In order to compile the ranking of colleges, we turned to PayScale.com, an online compensation comparison tool. PayScale's database includes real-time salary data culled from 13 million unique compensation profiles. PayScale allows users to compare their salary online to other people with similar individual and job characteristics.

We only included schools with more than 1,000 people enrolled. The median salary figures are only for full-time employees and exclude anyone that went on to receive a graduate degree. Salary numbers include bonuses, commissions and profit sharing but not equity compensation.

The only public college to appear on our list of the top 20 schools was the University of California at Berkeley. It ranked 12th with a median salary of $112,000. A separate ranking of public schools shows eight California schools in the top 20. The University of California system is one of the best in the country and has 220,000 students spread across 10 campuses. However, the California schools and those schools on the East Coast get a significant boost in our rankings because they are largely placing people in careers in big coastal cities like New York and San Francisco where salaries tend to be higher.
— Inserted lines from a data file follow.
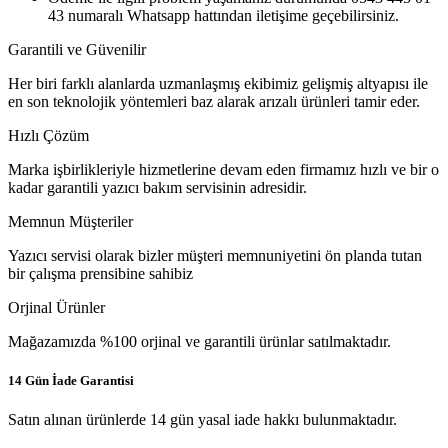
43 numaralı Whatsapp hattından iletişime geçebilirsiniz.
Garantili ve Güvenilir
Her biri farklı alanlarda uzmanlaşmış ekibimiz gelişmiş altyapısı ile
en son teknolojik yöntemleri baz alarak arızalı ürünleri tamir eder.
Hızlı Çözüm
Marka işbirlikleriyle hizmetlerine devam eden firmamız hızlı ve bir o
kadar garantili yazıcı bakım servisinin adresidir.
Memnun Müşteriler
Yazıcı servisi olarak bizler müşteri memnuniyetini ön planda tutan
bir çalışma prensibine sahibiz
Orjinal Ürünler
Mağazamızda %100 orjinal ve garantili ürünlar satılmaktadır.
14 Gün İade Garantisi
Satın alınan ürünlerde 14 gün yasal iade hakkı bulunmaktadır.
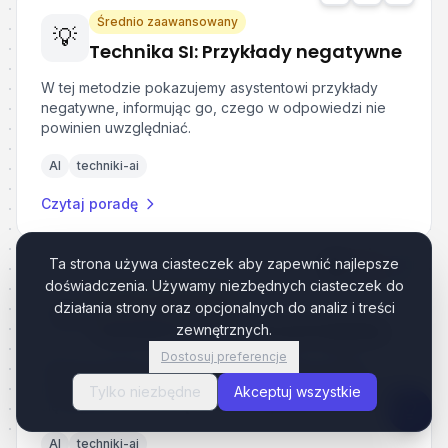
Średnio zaawansowany
💡
Technika SI: Przykłady negatywne
W tej metodzie pokazujemy asystentowi przykłady
negatywne, informując go, czego w odpowiedzi nie
powinien uwzględniać.
AI
techniki-ai
Czytaj poradę
Ta strona używa ciasteczek aby zapewnić najlepsze
doświadczenia. Używamy niezbędnych ciasteczek do
Średnio zaawansowany
działania strony oraz opcjonalnych do analiz i treści
💡
Techniki SI: Few-shot prompting
zewnętrznych.
Dostosuj preferencje
Metoda polega na podawaniu asystentowi SI kilku
pozytywnych przykładów odpowiedzi, do których ma
Tylko niezbędne
Akceptuj wszystkie
się dopasować tworząc dla nas odpowiedź.
AI
techniki-ai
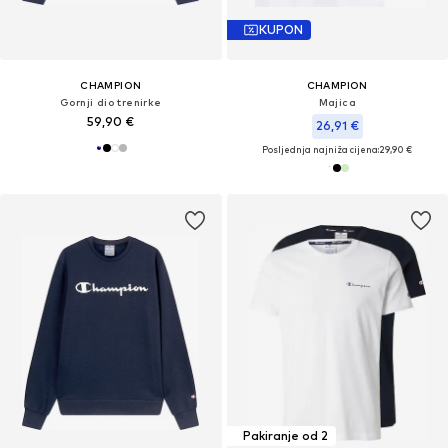
KUPON
CHAMPION
CHAMPION
Gornji dio trenirke
Majica
59,90 €
26,91 €
Posljednja najniža cijena:
29,90 €
Pakiranje od 2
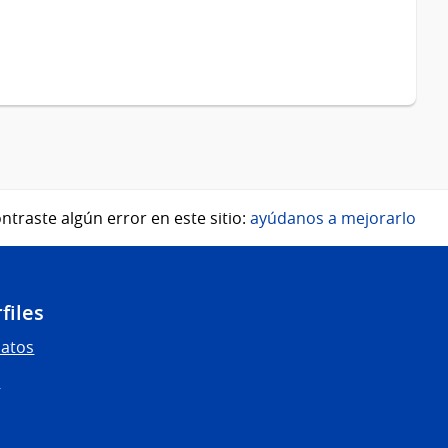
ntraste algún error en este sitio:
ayúdanos a mejorarlo
files
Datos
s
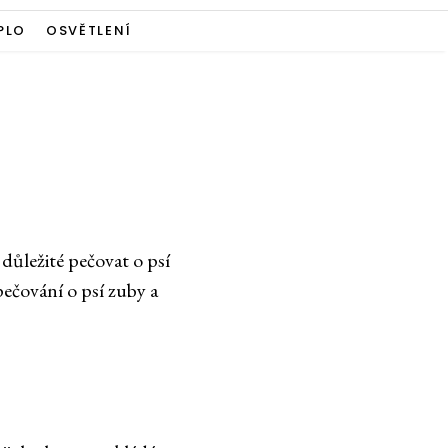
PLO
OSVĚTLENÍ
 důležité pečovat o psí
pečování o psí zuby a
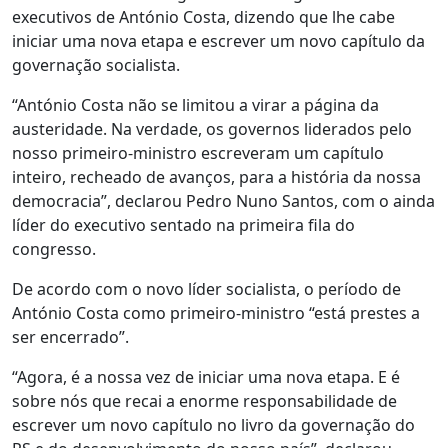
executivos de António Costa, dizendo que lhe cabe
iniciar uma nova etapa e escrever um novo capítulo da
governação socialista.
“António Costa não se limitou a virar a página da
austeridade. Na verdade, os governos liderados pelo
nosso primeiro-ministro escreveram um capítulo
inteiro, recheado de avanços, para a história da nossa
democracia”, declarou Pedro Nuno Santos, com o ainda
líder do executivo sentado na primeira fila do
congresso.
De acordo com o novo líder socialista, o período de
António Costa como primeiro-ministro “está prestes a
ser encerrado”.
“Agora, é a nossa vez de iniciar uma nova etapa. E é
sobre nós que recai a enorme responsabilidade de
escrever um novo capítulo no livro da governação do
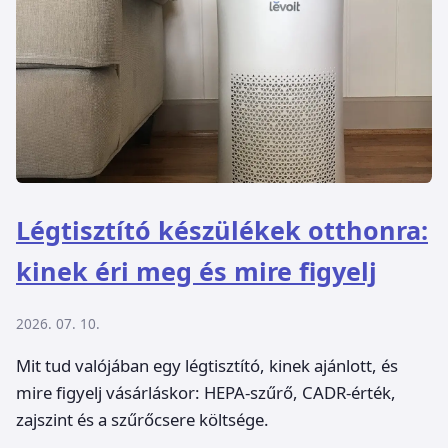
Légtisztító készülékek otthonra:
kinek éri meg és mire figyelj
2026. 07. 10.
Mit tud valójában egy légtisztító, kinek ajánlott, és
mire figyelj vásárláskor: HEPA-szűrő, CADR-érték,
zajszint és a szűrőcsere költsége.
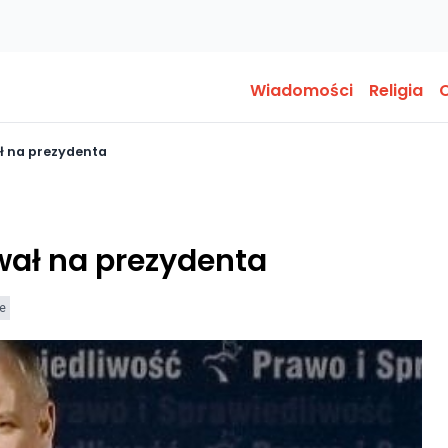
Wiadomości
Religia
O
ł na prezydenta
ał na prezydenta
e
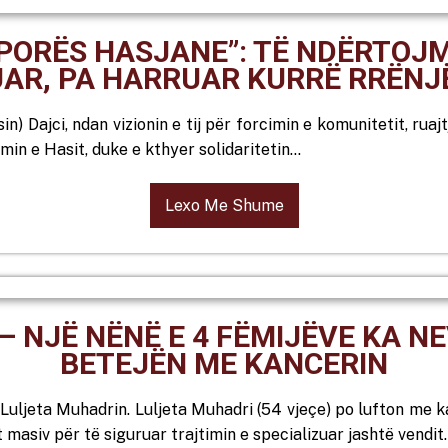
SPORËS HASJANE”: TË NDËRTOJ
AR, PA HARRUAR KURRË RRËNJ
n) Dajci, ndan vizionin e tij për forcimin e komunitetit, ruajt
imin e Hasit, duke e kthyer solidaritetin…
Lexo Me Shume
– NJË NËNË E 4 FËMIJËVE KA N
BETEJËN ME KANCERIN
ljeta Muhadrin. Luljeta Muhadri (54 vjeçe) po lufton me ka
 masiv për të siguruar trajtimin e specializuar jashtë vendit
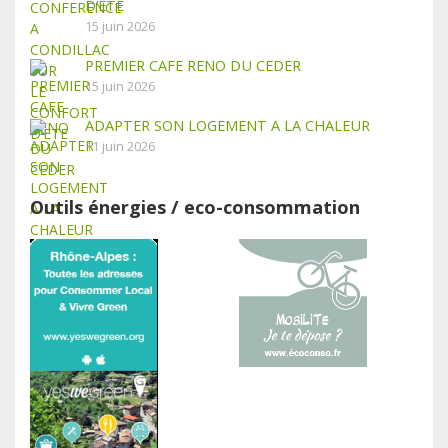
D’ETE
15 juin 2026
PREMIER CAFE RENO DU CEDER
15 juin 2026
ADAPTER SON LOGEMENT A LA CHALEUR
11 juin 2026
Outils énergies / eco-consommation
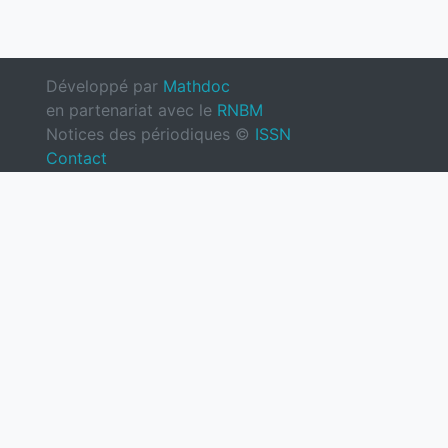
Développé par
Mathdoc
en partenariat avec le
RNBM
Notices des périodiques ©
ISSN
Contact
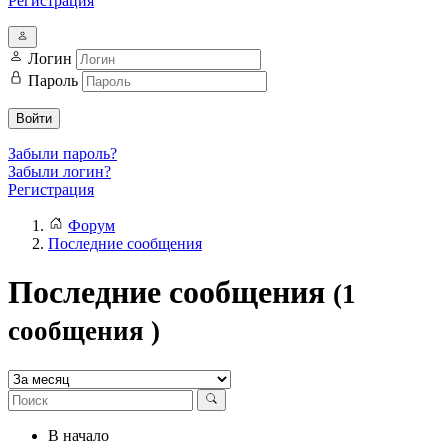
Регистрация
Логин
Пароль
Войти
Забыли пароль?
Забыли логин?
Регистрация
Форум
Последние сообщения
Последние сообщения
(1
сообщения )
В начало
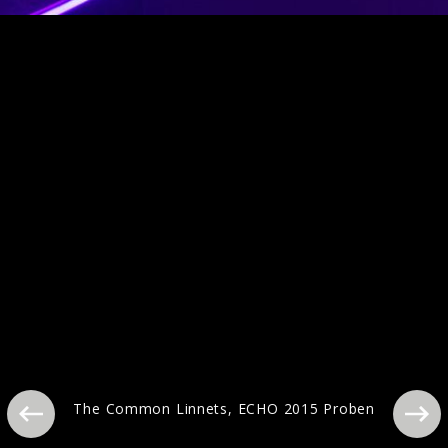
The Common Linnets, ECHO 2015 Proben
The Common Linnets, ECHO 2015 Proben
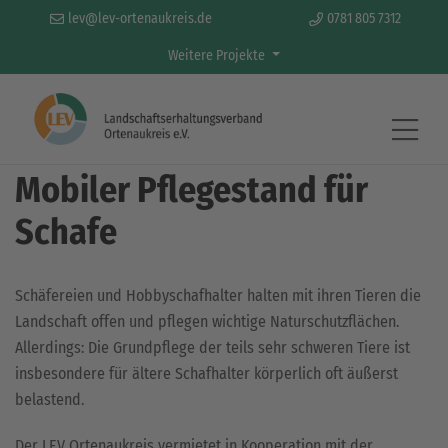
lev@lev-ortenaukreis.de
0781 805 7312
Weitere Projekte
Aktivitäten & Projekte
Mobiler Pflegestand für
Schafe
Schäfereien und Hobbyschafhalter halten mit ihren Tieren die
Landschaft offen und pflegen wichtige Naturschutzflächen.
Allerdings: Die Grundpflege der teils sehr schweren Tiere ist
insbesondere für ältere Schafhalter körperlich oft äußerst
belastend.
Der LEV Ortenaukreis vermietet in Kooperation mit der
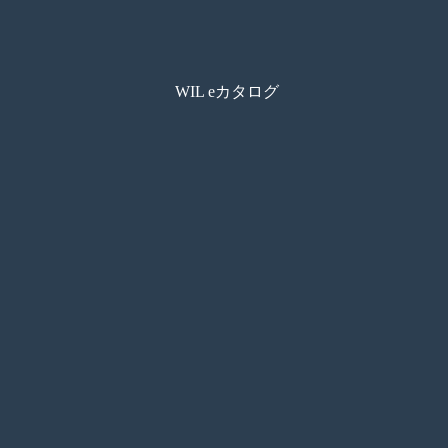
WIL eカタログ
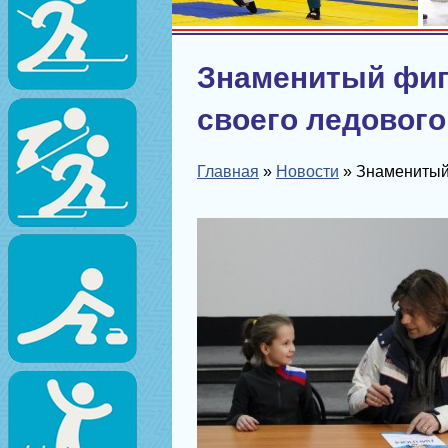
Знаменитый фиг
своего ледового
Главная
»
Новости
»
Знаменитый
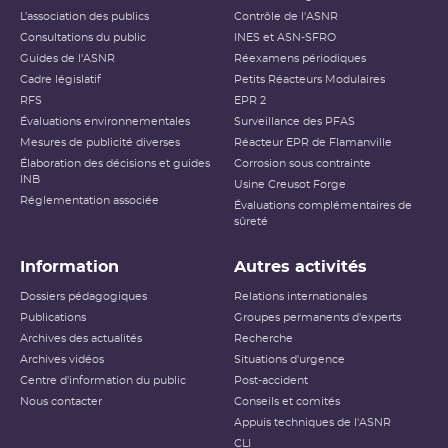
L’association des publics
Contrôle de l'ASNR
Consultations du public
INES et ASN-SFRO
Guides de l'ASNR
Réexamens périodiques
Cadre législatif
Petits Réacteurs Modulaires
RFS
EPR 2
Évaluations environnementales
Surveillance des PFAS
Mesures de publicité diverses
Réacteur EPR de Flamanville
Élaboration des décisions et guides
Corrosion sous contrainte
INB
Usine Creusot Forge
Réglementation associée
Évaluations complémentaires de
sûreté
Information
Autres activités
Dossiers pédagogiques
Relations internationales
Publications
Groupes permanents d'experts
Archives des actualités
Recherche
Archives vidéos
Situations d'urgence
Centre d'information du public
Post-accident
Nous contacter
Conseils et comités
Appuis techniques de l'ASNR
CLI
Overall, Dartmouth students at mid-career (10 to 20 years experience) finished above any other school. Yet when it comes to the top earners from each school, Yale University grads just nipped out those from Dartmouth. The highest-paid 10% of Yale alums earn more than $326,000 compared to $321,000 for Dartmouth's best paid. The third and fourth ranked schools by this measure were fellow Ivy members Harvard University and University of Pennsylvania. The fifth- ranked and first non-Ivy school among the top earners was Colgate University located in Hamilton, N.Y., where the highest-paid graduates earn $265,000.

Wilson says that recruiters visiting Dartmouth tell her that Dartmouth doesn't have as strong a business background as some of its competitors but that students can always learn the business. What they do like, she adds: "The ability to think outside the box and adapt as easily as Dartmouth students do is what puts them ahead."